This blog was written by Rui da Silva, Centre of African Studies of the University of Porto. For the 2017 UKFIET conference, 23 individuals were provided with bursaries to assist them to participate and present at the conference. The researchers were asked to write a short piece about their experience.
I was honored to receive a bursary to attend the UKFIET Conference 2017. I presented a paper named Teachers´ support in challenging situations: reflections from a teacher professional development programme sustainability in Guinea-Bissau. This paper focuses on the experience of a bilateral educational aid teachers’ continuing professional development (CPD) programme in Guinea-Bissau. The focus was on the CPD of teachers in a context of protracted crises and fragility. This presentation allowed the conference participants the opportunity to discuss a country context that is not often discussed in conferences outside Lusophone countries.
We were keen to understand how the implementation/application of the teachers’ CPD was sustainable and what the impacts on teachers were.
The teachers’ CPD programme reviewed is a long-term school-based programme (2002-2012) based on the experience of a bilateral educational aid programme from Portuguese Aid in Guinea-Bissau – PASEG [Aid Programme for the Educational System of Guinea-Bissau].

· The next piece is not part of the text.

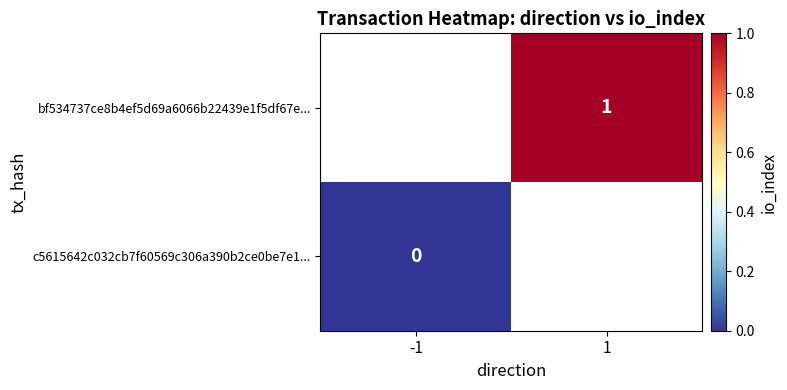

True or false: bf534737ce8b4ef5d69a6066b22439e1f5df67e... has a value of 0 at 1.

False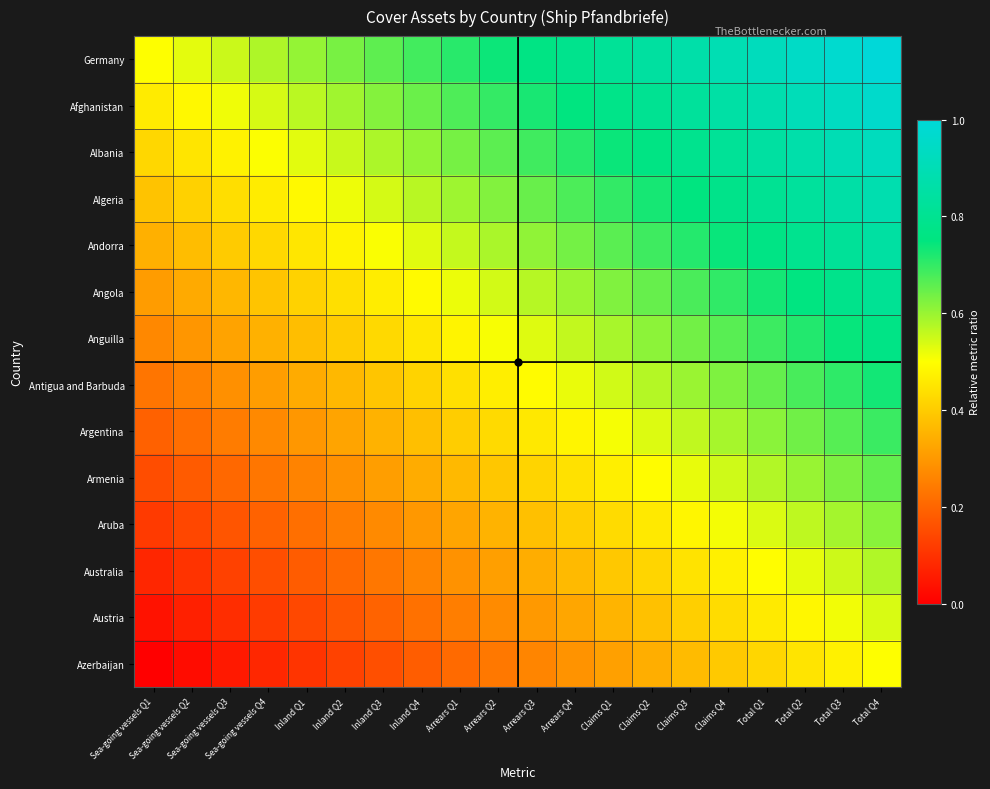

At how many categories does at least one series exceed 0?

20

In the school year 2006/2007, PASEG started the first structured approach to the CPD of teachers with the development of Pedagogical Support Groups (Grupos de Acompanhamento Pedagógico). Up to the school year 2008/2009, teachers from Grade 7 to Grade 11 were involved and from school year 2009/2010 onwards, teachers from Grade 1 to Grade 12 were involved. The subjects covered in this CPD programme were philosophy (until 2011), physics, Portuguese language, mathematics, chemistry and biology.
The CPD programme results point in the opposite direction to what has been commonly shown in similar contexts to Guinea-Bissau (Burns & Lawrie, 2015). This stems from the fact that the Pedagogical Support Groups attempted to provide opportunities for teachers to learn what is recommended in the literature and common in higher performance countries (Avalos, 2011).

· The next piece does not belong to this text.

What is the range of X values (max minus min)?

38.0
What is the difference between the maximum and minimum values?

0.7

This case study reveals that in contexts of protracted crises and fragility, CPD programmes can offer opportunities for teachers to learn over long periods of time on a regular basis. The paper’s main highlights are:
- The CPD of teachers programme impacted on teaching practice, thinking and morale.
- The materials and textbooks produced played a major role as curriculum mediators.

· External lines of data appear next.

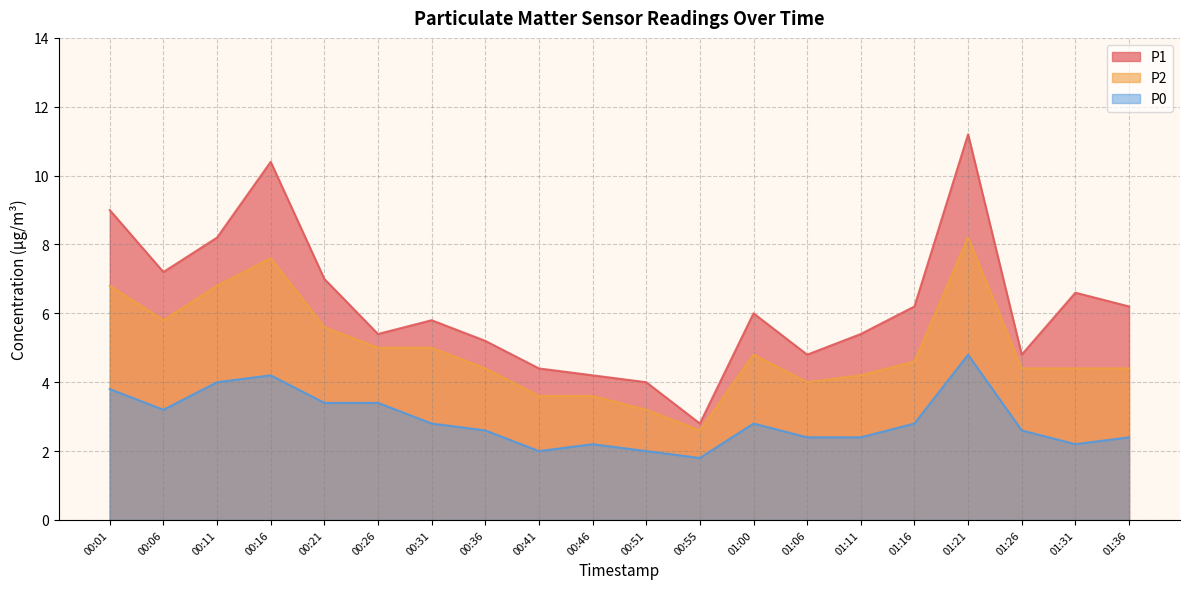

Reading right to left, list all the values displayed in this chart.

P1: 01:36=6.2	01:31=6.6	01:26=4.8	01:21=11.2	01:16=6.2	01:11=5.4	01:06=4.8	01:00=6.0	00:55=2.8	00:51=4.0	00:46=4.2	00:41=4.4	00:36=5.2	00:31=5.8	00:26=5.4	00:21=7.0	00:16=10.4	00:11=8.2	00:06=7.2	00:01=9.0
P2: 01:36=4.4	01:31=4.4	01:26=4.4	01:21=8.2	01:16=4.6	01:11=4.2	01:06=4.0	01:00=4.8	00:55=2.6	00:51=3.2	00:46=3.6	00:41=3.6	00:36=4.4	00:31=5.0	00:26=5.0	00:21=5.6	00:16=7.6	00:11=6.8	00:06=5.8	00:01=6.8
P0: 01:36=2.4	01:31=2.2	01:26=2.6	01:21=4.8	01:16=2.8	01:11=2.4	01:06=2.4	01:00=2.8	00:55=1.8	00:51=2.0	00:46=2.2	00:41=2.0	00:36=2.6	00:31=2.8	00:26=3.4	00:21=3.4	00:16=4.2	00:11=4.0	00:06=3.2	00:01=3.8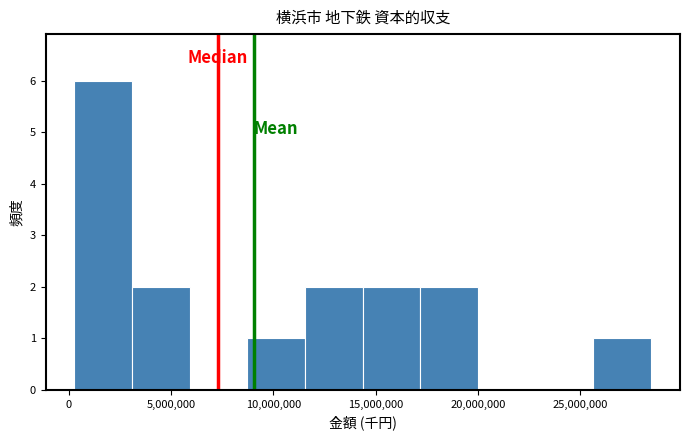

Over which range of the x-axis is the bar tallest?

500000 to 3000000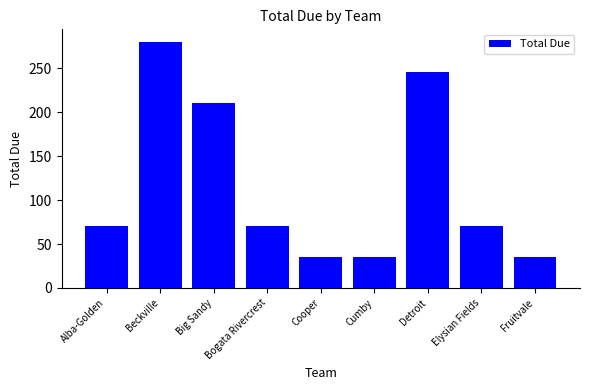

Reading left to right, what are all the values shown in this chart?

70	280	210	70	35	35	245	70	35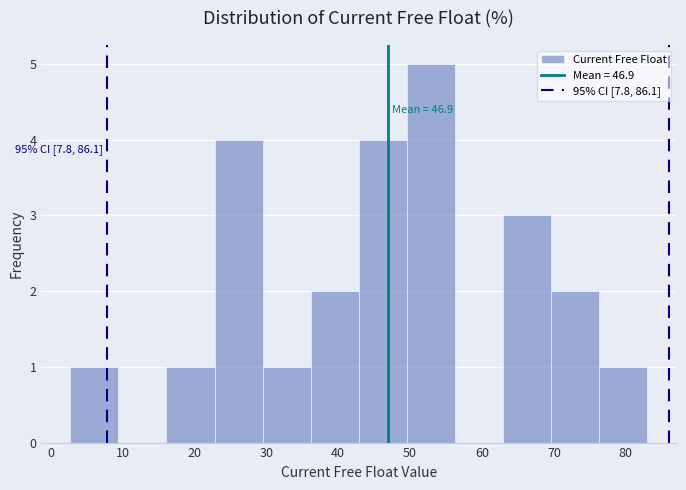

Which range on the x-axis has the tallest bar?

50 to 56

- The inclusion of the lesson observations following the principles of pedagogical supervision is identified as a key factor for the implementation of the training content and teaching aids by the teachers.
- Some innovations introduced by the CPD programme such as: ICT, reduction of the timetable of the teachers to allow them to take part in the CPD programme, and schools-based training, can hardly continue without some kind of external support.